SIDNEY UNDERWOOD: REMEMBERING HARVEY STOUT - "My First Haircut"

(01/24/2024)
By Sidney Underwood 2013
As a little boy growing up in Grantsville, I remember the first time Harvey Stout cut my hair. Harvey placed a padded booster seat across the chair arms and instructed me to climb up into the seat and sit still. I looked at my mother apprehensively and saw her nod to me that I should do as he had instructed.

I was probably five years old and I remember that I did not cry. The year was 1947. I sat very still with my heart racing as the electric clippers buzzed about my head and my hair began to fall.

I remember when he had finished cutting my hair, he poured a considerable amount of sweet smelling tonic on my head and massaged it into my scalp with strong fingers. After combing my hair and removing the cape and neck band, he instructed me to look into the mirror.

When I looked I was surprised to see that my hair was parted on the right side and I didn't care for it as my hair had never been parted before. As I jumped down from the chair, Harvey turned away for a moment and reached into a drawer and presented me with a candy sucker.

And so a routine was established that Harvey Stout would cut my hair and call me by my first name. In a few years I would no longer need the booster seat or my mother's presence. I have vivid memories of Harvey Stout and that time and place that I would like to share.

I remember the elaborateness of his barber chair. The thing was huge and constructed of steel with chrome arms and padded with red leather. When I was sitting in that chair, I thought that this was what it must feel like to be a King sitting on his throne.

I remember the first time I watched Harvey shave someone. The barber chair was in the fully reclined position and the man's face was completely covered with warm damp towels with only his nose visible.

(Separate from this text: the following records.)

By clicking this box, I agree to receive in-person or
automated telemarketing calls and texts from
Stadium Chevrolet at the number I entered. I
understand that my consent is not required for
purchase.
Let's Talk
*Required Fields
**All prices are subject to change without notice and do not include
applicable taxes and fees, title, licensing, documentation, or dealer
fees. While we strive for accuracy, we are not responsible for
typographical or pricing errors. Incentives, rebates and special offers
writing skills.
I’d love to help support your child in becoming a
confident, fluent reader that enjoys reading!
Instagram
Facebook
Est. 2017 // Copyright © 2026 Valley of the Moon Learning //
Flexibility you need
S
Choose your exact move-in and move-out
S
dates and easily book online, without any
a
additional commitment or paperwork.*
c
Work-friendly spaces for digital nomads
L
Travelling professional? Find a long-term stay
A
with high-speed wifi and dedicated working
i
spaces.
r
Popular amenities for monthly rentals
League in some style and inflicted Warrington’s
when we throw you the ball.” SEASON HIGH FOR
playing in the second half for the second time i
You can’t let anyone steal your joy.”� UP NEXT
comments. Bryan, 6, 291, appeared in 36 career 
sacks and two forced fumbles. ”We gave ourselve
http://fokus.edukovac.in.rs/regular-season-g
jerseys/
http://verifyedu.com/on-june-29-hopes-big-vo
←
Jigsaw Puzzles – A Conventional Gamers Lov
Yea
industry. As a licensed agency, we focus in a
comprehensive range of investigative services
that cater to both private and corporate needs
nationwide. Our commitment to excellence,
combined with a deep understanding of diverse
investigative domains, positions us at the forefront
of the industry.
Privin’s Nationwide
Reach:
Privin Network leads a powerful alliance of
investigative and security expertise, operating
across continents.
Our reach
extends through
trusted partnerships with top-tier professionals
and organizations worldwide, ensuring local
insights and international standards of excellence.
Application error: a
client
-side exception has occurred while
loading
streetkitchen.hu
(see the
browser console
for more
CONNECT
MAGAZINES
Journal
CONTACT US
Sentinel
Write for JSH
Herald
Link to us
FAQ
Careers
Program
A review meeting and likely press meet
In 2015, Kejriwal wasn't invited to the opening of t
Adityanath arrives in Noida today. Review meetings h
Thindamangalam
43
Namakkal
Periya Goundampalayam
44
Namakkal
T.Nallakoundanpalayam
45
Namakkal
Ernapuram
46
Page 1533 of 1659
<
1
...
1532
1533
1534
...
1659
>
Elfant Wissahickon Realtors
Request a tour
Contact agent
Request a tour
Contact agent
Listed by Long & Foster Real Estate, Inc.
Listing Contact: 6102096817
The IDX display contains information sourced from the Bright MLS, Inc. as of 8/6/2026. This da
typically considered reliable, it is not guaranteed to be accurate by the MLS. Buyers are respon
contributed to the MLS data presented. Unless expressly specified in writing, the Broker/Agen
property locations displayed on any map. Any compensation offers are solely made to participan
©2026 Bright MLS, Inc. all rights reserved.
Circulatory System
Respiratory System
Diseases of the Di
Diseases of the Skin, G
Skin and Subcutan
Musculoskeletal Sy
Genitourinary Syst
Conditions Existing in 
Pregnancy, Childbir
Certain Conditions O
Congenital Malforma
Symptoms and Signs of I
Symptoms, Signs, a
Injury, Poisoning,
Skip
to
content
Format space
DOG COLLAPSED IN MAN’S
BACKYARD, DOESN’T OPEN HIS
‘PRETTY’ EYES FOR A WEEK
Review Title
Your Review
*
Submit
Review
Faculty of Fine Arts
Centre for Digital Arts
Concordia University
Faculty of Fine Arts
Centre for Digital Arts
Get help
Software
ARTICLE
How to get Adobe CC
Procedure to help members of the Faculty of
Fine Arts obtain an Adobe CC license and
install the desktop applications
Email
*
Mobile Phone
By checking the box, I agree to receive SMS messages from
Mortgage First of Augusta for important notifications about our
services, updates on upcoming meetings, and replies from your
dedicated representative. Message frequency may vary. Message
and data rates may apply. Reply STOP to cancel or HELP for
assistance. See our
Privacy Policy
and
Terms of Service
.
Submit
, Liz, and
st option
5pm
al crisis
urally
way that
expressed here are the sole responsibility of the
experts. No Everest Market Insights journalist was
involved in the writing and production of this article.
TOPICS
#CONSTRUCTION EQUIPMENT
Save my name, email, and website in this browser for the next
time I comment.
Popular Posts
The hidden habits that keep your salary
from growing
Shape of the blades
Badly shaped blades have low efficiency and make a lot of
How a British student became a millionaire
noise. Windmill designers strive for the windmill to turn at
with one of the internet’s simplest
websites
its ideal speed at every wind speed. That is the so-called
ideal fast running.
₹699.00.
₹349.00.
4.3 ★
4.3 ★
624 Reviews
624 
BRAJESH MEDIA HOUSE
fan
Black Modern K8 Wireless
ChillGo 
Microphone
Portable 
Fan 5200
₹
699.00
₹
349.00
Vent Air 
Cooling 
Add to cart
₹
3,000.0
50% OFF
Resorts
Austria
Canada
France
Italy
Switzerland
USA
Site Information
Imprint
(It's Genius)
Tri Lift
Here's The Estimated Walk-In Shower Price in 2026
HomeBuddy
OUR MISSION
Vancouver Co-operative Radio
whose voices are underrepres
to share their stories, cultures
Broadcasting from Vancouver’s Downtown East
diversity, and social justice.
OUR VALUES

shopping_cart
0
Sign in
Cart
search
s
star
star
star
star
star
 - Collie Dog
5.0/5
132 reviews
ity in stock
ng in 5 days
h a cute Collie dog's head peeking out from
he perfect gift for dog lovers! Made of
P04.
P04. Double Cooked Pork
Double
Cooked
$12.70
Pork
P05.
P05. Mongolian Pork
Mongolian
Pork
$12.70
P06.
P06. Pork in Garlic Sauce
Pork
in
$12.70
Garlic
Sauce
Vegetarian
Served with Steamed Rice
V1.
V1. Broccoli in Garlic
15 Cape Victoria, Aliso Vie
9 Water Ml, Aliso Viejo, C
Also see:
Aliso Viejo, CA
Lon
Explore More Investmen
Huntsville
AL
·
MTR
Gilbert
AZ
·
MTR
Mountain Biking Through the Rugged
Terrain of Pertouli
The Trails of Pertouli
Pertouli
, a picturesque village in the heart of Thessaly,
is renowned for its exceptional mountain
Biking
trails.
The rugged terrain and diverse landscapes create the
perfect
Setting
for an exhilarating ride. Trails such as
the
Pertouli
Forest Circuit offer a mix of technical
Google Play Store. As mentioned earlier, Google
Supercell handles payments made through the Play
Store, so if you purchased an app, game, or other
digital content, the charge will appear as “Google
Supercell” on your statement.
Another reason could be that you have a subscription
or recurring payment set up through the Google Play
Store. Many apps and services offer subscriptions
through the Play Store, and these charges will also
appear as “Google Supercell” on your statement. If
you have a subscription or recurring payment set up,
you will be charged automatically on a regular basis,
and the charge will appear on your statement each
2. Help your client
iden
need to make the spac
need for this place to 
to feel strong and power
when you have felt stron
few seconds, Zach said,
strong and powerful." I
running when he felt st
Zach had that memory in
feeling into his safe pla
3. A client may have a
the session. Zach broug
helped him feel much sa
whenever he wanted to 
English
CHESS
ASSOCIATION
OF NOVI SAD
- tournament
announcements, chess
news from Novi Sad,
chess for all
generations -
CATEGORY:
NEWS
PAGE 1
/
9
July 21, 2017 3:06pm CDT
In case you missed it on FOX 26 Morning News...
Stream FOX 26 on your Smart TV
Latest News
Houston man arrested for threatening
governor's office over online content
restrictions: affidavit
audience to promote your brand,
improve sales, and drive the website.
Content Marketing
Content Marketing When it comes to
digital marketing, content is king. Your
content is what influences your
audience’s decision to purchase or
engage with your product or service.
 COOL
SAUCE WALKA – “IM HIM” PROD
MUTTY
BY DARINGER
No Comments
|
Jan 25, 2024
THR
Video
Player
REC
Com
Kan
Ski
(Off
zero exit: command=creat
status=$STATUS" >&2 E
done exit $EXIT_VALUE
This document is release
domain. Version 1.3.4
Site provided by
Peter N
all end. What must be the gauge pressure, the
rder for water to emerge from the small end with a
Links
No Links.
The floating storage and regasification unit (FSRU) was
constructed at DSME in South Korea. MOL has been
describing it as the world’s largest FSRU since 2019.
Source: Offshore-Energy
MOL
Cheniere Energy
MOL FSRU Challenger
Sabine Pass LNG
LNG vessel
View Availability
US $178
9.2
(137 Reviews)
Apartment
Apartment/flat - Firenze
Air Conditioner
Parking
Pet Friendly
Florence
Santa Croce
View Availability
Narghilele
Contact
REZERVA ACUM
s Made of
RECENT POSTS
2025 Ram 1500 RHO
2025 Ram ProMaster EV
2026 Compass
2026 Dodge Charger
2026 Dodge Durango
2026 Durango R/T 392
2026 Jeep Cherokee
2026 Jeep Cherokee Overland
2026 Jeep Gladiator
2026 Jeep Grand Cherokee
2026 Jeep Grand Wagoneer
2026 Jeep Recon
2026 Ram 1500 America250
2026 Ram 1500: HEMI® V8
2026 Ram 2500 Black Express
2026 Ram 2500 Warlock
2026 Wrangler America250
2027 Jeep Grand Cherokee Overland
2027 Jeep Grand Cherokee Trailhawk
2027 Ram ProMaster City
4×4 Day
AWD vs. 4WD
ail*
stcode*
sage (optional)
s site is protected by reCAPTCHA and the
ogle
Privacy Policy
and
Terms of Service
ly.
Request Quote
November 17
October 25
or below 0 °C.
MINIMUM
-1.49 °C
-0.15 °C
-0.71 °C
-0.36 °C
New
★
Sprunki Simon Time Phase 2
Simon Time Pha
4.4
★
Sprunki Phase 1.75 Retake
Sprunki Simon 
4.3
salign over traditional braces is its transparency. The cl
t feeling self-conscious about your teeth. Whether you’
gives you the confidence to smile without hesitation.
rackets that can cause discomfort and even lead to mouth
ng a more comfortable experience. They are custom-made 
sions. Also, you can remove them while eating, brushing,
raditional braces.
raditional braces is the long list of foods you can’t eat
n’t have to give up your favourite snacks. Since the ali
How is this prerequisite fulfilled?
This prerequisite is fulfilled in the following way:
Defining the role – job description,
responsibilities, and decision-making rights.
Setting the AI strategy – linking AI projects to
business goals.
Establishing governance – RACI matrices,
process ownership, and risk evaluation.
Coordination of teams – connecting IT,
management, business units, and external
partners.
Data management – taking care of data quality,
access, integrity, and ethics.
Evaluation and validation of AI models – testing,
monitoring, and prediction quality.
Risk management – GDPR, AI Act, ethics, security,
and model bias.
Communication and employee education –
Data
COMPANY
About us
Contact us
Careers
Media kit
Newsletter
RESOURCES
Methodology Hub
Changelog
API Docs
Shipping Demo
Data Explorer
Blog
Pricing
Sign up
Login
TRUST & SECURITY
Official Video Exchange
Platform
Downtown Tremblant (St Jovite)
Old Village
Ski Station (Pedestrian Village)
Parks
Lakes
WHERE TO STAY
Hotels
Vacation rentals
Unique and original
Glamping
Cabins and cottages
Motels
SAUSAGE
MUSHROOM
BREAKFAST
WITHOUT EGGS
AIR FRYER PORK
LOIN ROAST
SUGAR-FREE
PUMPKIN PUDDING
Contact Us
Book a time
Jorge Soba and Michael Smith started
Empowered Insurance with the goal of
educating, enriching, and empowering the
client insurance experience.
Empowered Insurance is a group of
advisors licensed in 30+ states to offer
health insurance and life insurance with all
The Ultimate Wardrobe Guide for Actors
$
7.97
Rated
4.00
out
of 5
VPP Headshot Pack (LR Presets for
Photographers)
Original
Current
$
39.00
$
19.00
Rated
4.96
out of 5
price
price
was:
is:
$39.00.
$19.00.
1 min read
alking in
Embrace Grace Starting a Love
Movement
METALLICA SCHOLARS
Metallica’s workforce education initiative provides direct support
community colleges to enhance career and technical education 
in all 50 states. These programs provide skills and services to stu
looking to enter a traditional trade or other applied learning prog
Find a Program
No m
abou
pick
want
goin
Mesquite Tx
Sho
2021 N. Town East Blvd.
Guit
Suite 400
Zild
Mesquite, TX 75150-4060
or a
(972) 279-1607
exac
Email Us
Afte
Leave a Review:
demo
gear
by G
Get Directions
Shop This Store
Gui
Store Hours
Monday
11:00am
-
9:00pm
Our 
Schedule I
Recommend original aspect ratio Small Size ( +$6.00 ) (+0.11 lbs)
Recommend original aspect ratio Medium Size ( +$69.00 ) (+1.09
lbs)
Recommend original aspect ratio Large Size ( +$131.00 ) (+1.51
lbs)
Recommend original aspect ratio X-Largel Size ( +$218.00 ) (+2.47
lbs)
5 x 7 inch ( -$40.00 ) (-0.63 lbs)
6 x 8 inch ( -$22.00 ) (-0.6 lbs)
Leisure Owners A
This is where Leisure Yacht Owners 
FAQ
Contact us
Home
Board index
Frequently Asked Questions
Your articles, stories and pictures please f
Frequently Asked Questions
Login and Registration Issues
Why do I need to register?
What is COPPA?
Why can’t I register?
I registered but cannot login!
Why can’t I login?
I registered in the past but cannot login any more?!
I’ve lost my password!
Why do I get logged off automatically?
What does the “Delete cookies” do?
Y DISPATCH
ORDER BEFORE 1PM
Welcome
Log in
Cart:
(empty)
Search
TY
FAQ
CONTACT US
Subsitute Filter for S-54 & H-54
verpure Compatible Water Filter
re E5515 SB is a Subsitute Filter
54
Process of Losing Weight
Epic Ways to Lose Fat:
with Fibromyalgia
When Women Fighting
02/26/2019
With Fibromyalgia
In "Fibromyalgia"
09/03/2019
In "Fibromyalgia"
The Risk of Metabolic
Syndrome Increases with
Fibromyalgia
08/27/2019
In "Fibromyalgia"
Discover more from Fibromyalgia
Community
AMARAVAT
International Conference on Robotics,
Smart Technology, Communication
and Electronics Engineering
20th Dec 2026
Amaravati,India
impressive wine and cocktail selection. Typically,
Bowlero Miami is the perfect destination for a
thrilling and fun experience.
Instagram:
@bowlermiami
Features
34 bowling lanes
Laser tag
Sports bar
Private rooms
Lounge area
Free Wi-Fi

I watched in awe as Harvey sharpened his straight razor with deft strokes to his leather strop never looking at the strop but keeping eye contact with another seated customer with whom he was discussing some important matter.

Harvey had a type of stool that he sat on when cutting hair and in the summertime his window would be open to admit fresh air. One could hear the traffic below on Main Street and occasionally voices would drift up during quieter moments. He had a large pedestal fan with wicked looking metal blades barely encased in a metal cage that provided cooling when outside temperatures were high. The hum of the overhead florescent lights was accentuated by the more frenetic sound of his electric clippers.

Sonny Wright remembers when Harvey had his barber shop in a small building wedged between Poe Gunn's general store and Junior Reed's used furniture store which sat beside the pool hall. My memory does not go back that far. I only remember climbing the two flights of stairs to the shop over the Calhoun County Bank.

Harvey was quite a sportsman. When he was all decked out in his hunting gear, he looked like a walking advertisement for Cabalas sportswear. He was so proud of his expensive Lefever shotgun.

During the middle 1950's the "flat top" haircut was all the rage. Harvey disdained this type of cut. Of course I had to have this new cut and I started going to "Dink" Sturms' Duck Alley barbershop.

As time went by, I would occasionally see Harvey on the street and he would always speak to me. Harvey would continue to operate his barbershop until the early 1970's.

In later years Harvey became close friends with Geraldine Kelley who operated the beauty salon next door to his barbershop. My mother would see him there when she went to have her hair done.

According to research done by my neighbor, Mike Ferrell, Harvey Stout was born in 1901 and died in 1978. He is buried in the Lanham cemetery in Lee District in Calhoun County.